Mean diagnostic certainty was calculated, with standard deviations, for
each consultant for each disease group. Logistic regression models were
applied using IBM SPSS Statistics for Windows, version 25 (IBM Corp,
Ill., USA) to assess associations between diagnostic certainty,
agreement and whether investigations were requested. The following
metrics were reported for each individual rater: years’ experience;
number and percentage of cases investigations were arranged; mean
investigations arranged per case; mean and median diagnostic agreement
(with standard deviations); and Spearman’s correlation coefficients
between diagnostic agreement and diagnostic certainty (as a surrogate
measure of accuracy of judgement of case difficulty). Ordinal logistic
regression models were performed post-hoc to further explore
associations between diagnostic agreement and diagnostic certainty, with
diagnostic agreement entered as the dependent variable. In this model, a
negative regression coefficient indicates that an increase in the
independent variable (diagnostic certainty) is associated with an
increase in the dependent variable (diagnostic agreement).
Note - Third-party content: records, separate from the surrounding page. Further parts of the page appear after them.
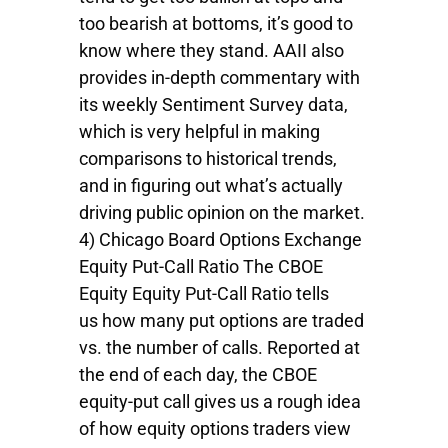
too bearish at bottoms, it’s good to
know where they stand. AAII also
provides in-depth commentary with
its weekly Sentiment Survey data,
which is very helpful in making
comparisons to historical trends,
and in figuring out what’s actually
driving public opinion on the market.
4) Chicago Board Options Exchange
Equity Put-Call Ratio The CBOE
Equity Equity Put-Call Ratio tells
us how many put options are traded
vs. the number of calls. Reported at
the end of each day, the CBOE
equity-put call gives us a rough idea
of how equity options traders view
Binary
logistic regression models were performed to explore associations
between the decision to arrange investigations and diagnostic certainty,
with decision to investigate (yes/no) specified as the categorical
dependent variable. In this model, a negative regression coefficient
indicates that an increase in the independent variable (diagnostic
certainty) is associated with lower odds of arranging investigations
(i.e. dependent variable score=0 rather than 1). Odds ratios with
associated 95% confidence intervals and p values were reported.
P<0.05 was considered statistically significant.